Let your imagination run wild...

Andrew Seidel
FFRF Staff Attorney

Fiction writers love to imagine a cabal of minority religionists orchestrating events from a faraway boardroom. Typically, the minority religionists are Jews, not atheists — the fictional Protocols of the Elders of Zion is still dredged up by anti-Semites from time to time. Dan Casey’s newest article, “Atheists likely thrive off Southwest Virginia” takes a swipe at the Freedom From Religion Foundation using this popular ploy of fiction writers. Faraway boardroom? Check. Minority religion? Check. Orchestrating cabal?
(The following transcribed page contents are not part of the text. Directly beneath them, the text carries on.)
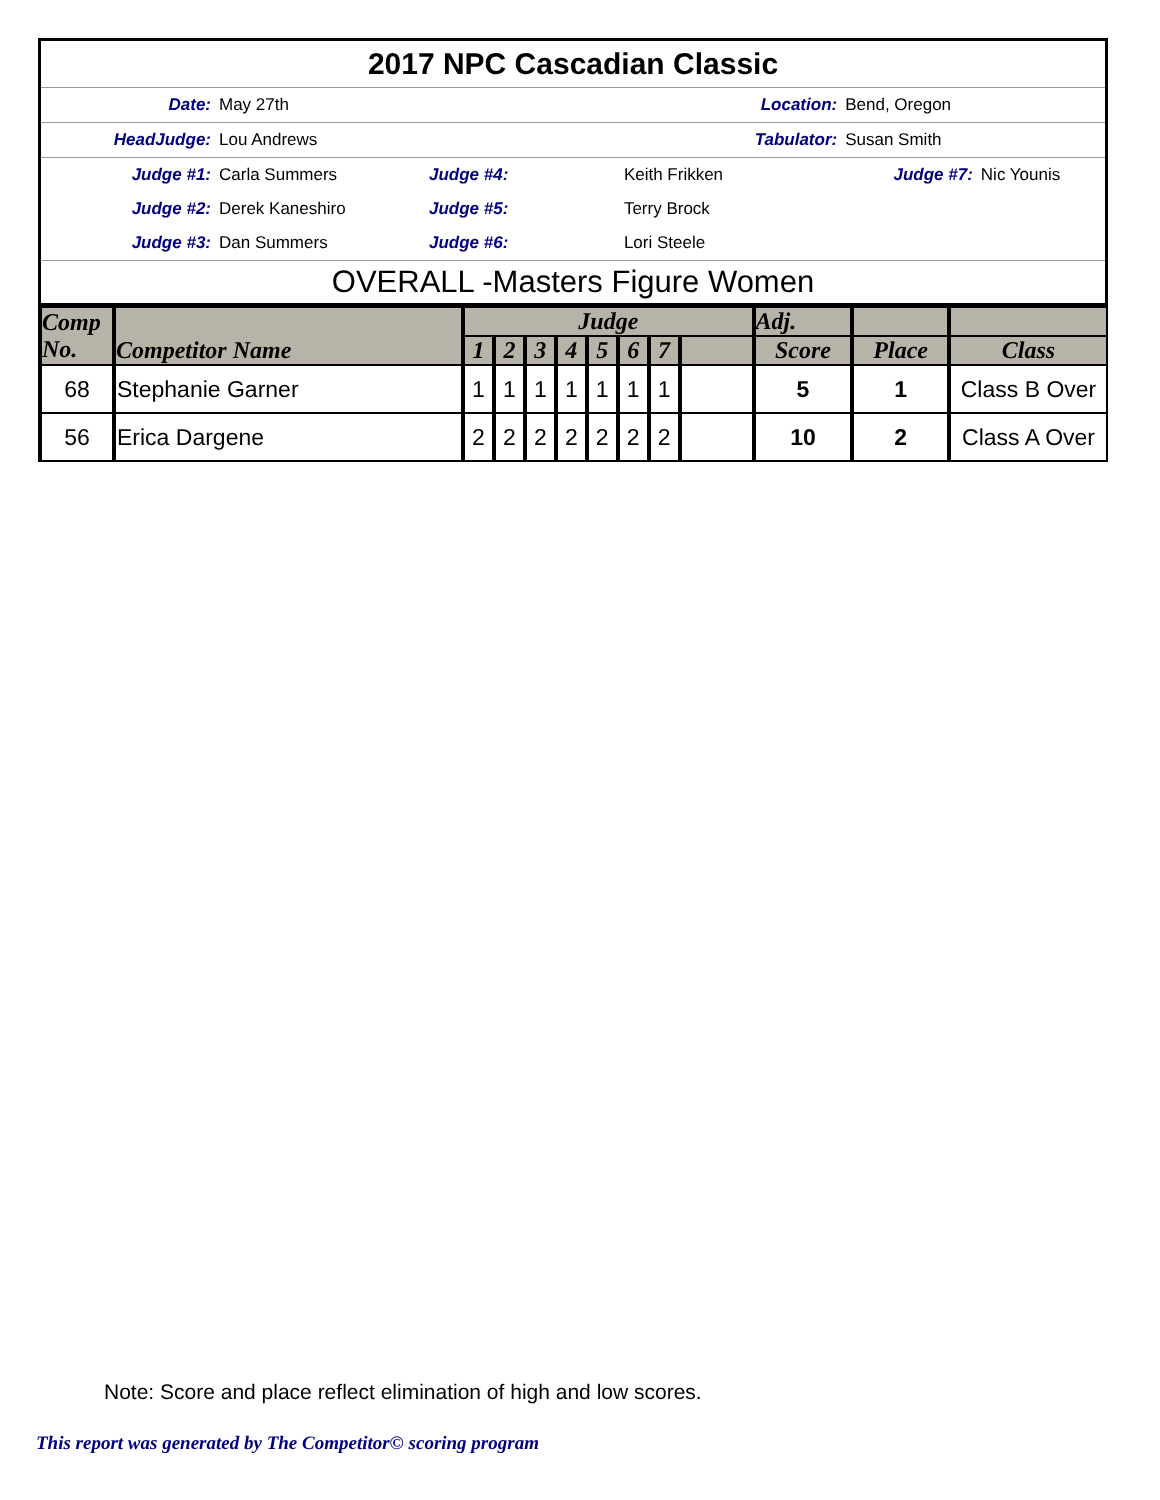| 2017 NPC Cascadian Classic | | | | | |
| Date: | May 27th | Location: | | Bend, Oregon | |
| HeadJudge: | Lou Andrews | Tabulator: | | Susan Smith | |
| Judge #1: | Carla Summers | Judge #4: | Keith Frikken | Judge #7: | Nic Younis |
| Judge #2: | Derek Kaneshiro | Judge #5: | Terry Brock | | |
| Judge #3: | Dan Summers | Judge #6: | Lori Steele | | |
| OVERALL -Masters Figure Women | | | | | |
| Comp No. | Competitor Name | Judge | | | | | | | | Adj. | | |
| --- | --- | --- | --- | --- | --- | --- | --- | --- | --- | --- | --- | --- |
| | | 1 | 2 | 3 | 4 | 5 | 6 | 7 | | Score | Place | Class |
| 68 | Stephanie Garner | 1 | 1 | 1 | 1 | 1 | 1 | 1 | | 5 | 1 | Class B Over |
| 56 | Erica Dargene | 2 | 2 | 2 | 2 | 2 | 2 | 2 | | 10 | 2 | Class A Over |
Note: Score and place reflect elimination of high and low scores.
This report was generated by The Competitor© scoring program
Check.

While it may make for entertaining fiction, one has to wonder what Dan Casey and his Roanoke Times editor were thinking when they published this piece. Even though atheists don’t believe in an imaginary god, we do have imaginations. Here is what I imagine was going through Mr. Casey’s head as he wrote [Warning: delving into the imaginary mental wanderings of people can be dangerous and often immature. Read on at your own risk.]:

“I really don’t like that nasty FFRF. It goes around helping local people stop violations of the Constitution. How will I ever know that my god is real if my leaders don’t mix him into the government? And what kind of people go around upholding the Constitution and advocating for the rights of minorities? Who do they think they are telling us, the Christian majority, that the law applies to us too? The gall of this cabal, sitting around thinking up nefarious ways of convincing courts to enforce the law. (Oooh, I’m a poet!) And then, believe it or not, courts actually agreeing that the law should be enforced!”

“I wish those meanies would just stop. They probably do it for the money, because atheists don’t have principles do they? I guess I could ask them about their motivations, but that would involve real reporting. I know! I’ll assume that their non-profit organization, recognized by the IRS, is out to make a quick buck and write an article on their money-making schemes.” 
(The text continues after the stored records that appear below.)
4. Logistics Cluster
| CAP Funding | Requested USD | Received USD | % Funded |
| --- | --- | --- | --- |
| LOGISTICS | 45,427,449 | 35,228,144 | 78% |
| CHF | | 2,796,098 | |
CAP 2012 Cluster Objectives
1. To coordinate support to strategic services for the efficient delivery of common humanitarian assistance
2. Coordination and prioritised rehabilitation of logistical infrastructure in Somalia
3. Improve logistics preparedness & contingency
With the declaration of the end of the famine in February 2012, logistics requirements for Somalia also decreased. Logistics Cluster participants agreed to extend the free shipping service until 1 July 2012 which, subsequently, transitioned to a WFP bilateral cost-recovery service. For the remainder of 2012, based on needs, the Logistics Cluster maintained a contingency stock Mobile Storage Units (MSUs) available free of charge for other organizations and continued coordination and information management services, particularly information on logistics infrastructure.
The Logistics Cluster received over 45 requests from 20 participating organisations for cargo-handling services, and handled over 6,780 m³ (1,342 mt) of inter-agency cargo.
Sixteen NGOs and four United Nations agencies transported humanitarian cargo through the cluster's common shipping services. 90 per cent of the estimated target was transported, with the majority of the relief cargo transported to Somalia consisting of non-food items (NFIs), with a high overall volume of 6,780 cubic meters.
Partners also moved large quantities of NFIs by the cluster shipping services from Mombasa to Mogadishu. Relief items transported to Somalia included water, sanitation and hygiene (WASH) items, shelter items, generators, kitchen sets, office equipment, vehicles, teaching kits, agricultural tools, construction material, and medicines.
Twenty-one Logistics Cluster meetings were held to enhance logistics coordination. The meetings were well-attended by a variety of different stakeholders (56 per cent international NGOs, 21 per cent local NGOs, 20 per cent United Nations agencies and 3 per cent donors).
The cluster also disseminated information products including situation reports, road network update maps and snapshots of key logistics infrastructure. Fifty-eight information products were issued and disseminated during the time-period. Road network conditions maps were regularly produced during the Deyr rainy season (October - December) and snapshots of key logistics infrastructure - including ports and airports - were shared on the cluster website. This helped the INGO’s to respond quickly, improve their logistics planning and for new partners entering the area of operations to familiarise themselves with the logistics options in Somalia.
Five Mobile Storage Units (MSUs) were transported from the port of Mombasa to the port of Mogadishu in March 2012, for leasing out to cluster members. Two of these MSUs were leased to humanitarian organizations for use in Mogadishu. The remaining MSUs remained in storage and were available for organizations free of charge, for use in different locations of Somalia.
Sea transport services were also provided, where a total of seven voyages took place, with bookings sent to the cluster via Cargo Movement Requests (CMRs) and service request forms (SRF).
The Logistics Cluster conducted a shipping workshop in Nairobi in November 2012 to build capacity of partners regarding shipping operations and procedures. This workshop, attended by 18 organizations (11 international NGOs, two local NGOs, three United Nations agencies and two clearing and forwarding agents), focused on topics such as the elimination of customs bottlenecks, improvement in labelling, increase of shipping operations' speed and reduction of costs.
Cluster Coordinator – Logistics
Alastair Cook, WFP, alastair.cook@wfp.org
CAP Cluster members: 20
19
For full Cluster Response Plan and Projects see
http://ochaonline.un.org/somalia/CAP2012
“I suppose I could stick to strict journalistic principles like corroboration, investigation, tenacity, credibility, and reputation, but that sounds like a lot of work. And what if I find out that they are right? They probably are, atheists are smart and FFRF cites Supreme Court cases and the Constitution a lot… I know! Instead of looking into facts, I’ll just make some stuff up — ‘imagine’ — and people will believe and repeat it because I call myself a reporter and a good Christian!”

“Let’s see, how much did FFRF make on the Giles County case? They say that they never make money on their lawsuits, that at best they break even and often have un-recouped expenses, but that doesn’t sound very evilly-cabalistic to me. I know, I’ll just pull a number out of my . . . hat. $1,486,369! That must be how much FFRF made on the Giles County lawsuit. Oh damn! There’s more . . . Holy shitake mushrooms, FFRF made another $84,791. Gee-whiz, I sure am a great journalist for pulling those numbers out of there.” 

“What else can I write about those farty-pants? Yes, they don’t agree with my religious views so they are obviously the servants of Satan. I bet one of them is even named Lucifer. I suppose I could check their names on their website. Nah, that seems like too much of an effort. I’ll just stick to my lazy insults and innuendos and label it all imagination. I’m so brave and smart!”

“There, all done. And it only took two minutes! I can’t believe I get paid to write stuff like this.”

I then imagine the self-congratulatory Mr. Casey walking the article down to his editor’s office, a holy glow surrounding his head, and knocking on the door. Perhaps he says “Hey, Jesus” — don’t you always imagine that the real boss of every Christian is Jesus? — “I think I finally figured out a way to stick it to those jerkfaces over at FFRF.”

Jesus, who I imagine sitting behind a desk, arms splayed, with hands facing palm up and resting on the table, and looking at some papers near his left hand might interrupt, “Damn it Dan! I’ve been trying to stop those poopy heads for years! I’m an editor and you, the lowly journalist think you figured out a way? The law and the Constitution are on their side. What do we have? Me, Jesus? What can I, an imaginary god — I mean editor, do?”

The imaginary Dan whispers the solution: “We make stuff up about them?” To which the imaginary Jesus replies, “It’s brilliant! People have been making stuff up about me for millennia!”